While I love both easy-to-reach waterfalls and waterfalls along established trails, there is something extra fun about exploring waterfall creeks that have no trails. There are several of these types of streams in the McIntyre Wild Area of northern Lycoming County, Pennsylvania, but few contain a waterfall as majestic as Hounds Run Falls.
Hounds Run Falls is located along Hounds Run, a tributary of Rock Run, one of the most beautiful streams in all of Pennsylvania. This 40-foot waterfall cascades over the mountain in a series of channels, and when flowing well, can be heard before it is seen.
Unlike Miners Run, the next stream to the west, there is only one major waterfall on Hounds Run. However, for waterfall lovers like myself, there are few better waterfalls in the area to visit.
After parking your car at the trail head (directions below), visiting Hounds Run Falls is as simple as getting into the creek and hiking upstream. There is no trail that follows alongside Hounds Run, and there is simply no way to keep your feet dry.
While the stream doesn’t usually rush too quickly, make sure to use special care when hiking in the stream, especially during periods of high water. One wrong move will send yourself and your camera gear into the stream.
The area around the waterfall has little to no cell phone reception, and it’s entirely possible that you won’t have help for days, so please be very cautious about venturing into this area, especially alone.

The data »
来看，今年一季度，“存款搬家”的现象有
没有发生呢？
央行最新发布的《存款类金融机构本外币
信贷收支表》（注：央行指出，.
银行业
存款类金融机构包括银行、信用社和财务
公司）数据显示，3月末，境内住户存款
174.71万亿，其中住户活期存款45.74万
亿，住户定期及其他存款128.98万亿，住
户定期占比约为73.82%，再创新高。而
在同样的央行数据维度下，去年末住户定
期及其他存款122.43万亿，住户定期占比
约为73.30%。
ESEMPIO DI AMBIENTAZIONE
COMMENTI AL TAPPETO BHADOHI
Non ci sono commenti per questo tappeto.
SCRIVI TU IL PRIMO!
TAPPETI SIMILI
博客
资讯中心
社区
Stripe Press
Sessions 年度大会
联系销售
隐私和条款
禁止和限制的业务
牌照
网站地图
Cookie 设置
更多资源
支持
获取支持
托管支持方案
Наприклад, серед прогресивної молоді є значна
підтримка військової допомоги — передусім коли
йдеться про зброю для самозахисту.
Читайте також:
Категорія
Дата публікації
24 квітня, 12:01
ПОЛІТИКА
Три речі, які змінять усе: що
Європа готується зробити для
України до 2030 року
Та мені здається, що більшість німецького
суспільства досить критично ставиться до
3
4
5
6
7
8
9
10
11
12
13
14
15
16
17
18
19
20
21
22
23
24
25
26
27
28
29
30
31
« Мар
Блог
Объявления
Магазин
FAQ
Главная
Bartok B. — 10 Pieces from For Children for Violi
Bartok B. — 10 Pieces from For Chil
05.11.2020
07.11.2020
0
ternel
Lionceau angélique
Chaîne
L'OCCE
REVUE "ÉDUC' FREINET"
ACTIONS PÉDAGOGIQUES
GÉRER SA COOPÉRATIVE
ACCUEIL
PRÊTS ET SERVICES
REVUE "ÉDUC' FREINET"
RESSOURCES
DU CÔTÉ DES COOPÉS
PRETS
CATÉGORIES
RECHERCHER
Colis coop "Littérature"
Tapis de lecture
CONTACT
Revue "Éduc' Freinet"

Instructions »
A. In the records, switch "Cookie" to "Privacy" in the lines from the start of the records through the line containing "Наприклад, серед прогресивної молоді є значна", leaving everything else unchanged. Return only those lines.
B. Continue the text about hiking to Hounds Run Falls from where it stops.

Task responses »
A.
来看，今年一季度，“存款搬家”的现象有
没有发生呢？
央行最新发布的《存款类金融机构本外币
信贷收支表》（注：央行指出，.
银行业
存款类金融机构包括银行、信用社和财务
公司）数据显示，3月末，境内住户存款
174.71万亿，其中住户活期存款45.74万
亿，住户定期及其他存款128.98万亿，住
户定期占比约为73.82%，再创新高。而
在同样的央行数据维度下，去年末住户定
期及其他存款122.43万亿，住户定期占比
约为73.30%。
ESEMPIO DI AMBIENTAZIONE
COMMENTI AL TAPPETO BHADOHI
Non ci sono commenti per questo tappeto.
SCRIVI TU IL PRIMO!
TAPPETI SIMILI
博客
资讯中心
社区
Stripe Press
Sessions 年度大会
联系销售
隐私和条款
禁止和限制的业务
牌照
网站地图
Privacy 设置
更多资源
支持
获取支持
托管支持方案
Наприклад, серед прогресивної молоді є значна

B.
The hike to Hounds Run Falls is a little less than half a mile, but hiking in the stream will take you longer than hiking on land. Be prepared with additional time to reach the falls. If you keep to the stream, you don’t have to worry about missing this one at all.
A little under half the distance to Hounds Run Falls, you will encounter a small waterfall of maybe 3-5 feet in height. This is a beautiful little waterfall that showcases well the beauty of what’s to come. The steps of the falls also made for a handy way to get up and continue along Hounds Run.
The main falls can be seen for a good distance before reaching it. Getting to the small series of drops below the main falls is fairly simple, but climbing higher to the base of Hounds Run Falls can be quite tricky. Make sure to use your best judgment here and remember that help is not likely to find you in this part of Loyalsock State Forest.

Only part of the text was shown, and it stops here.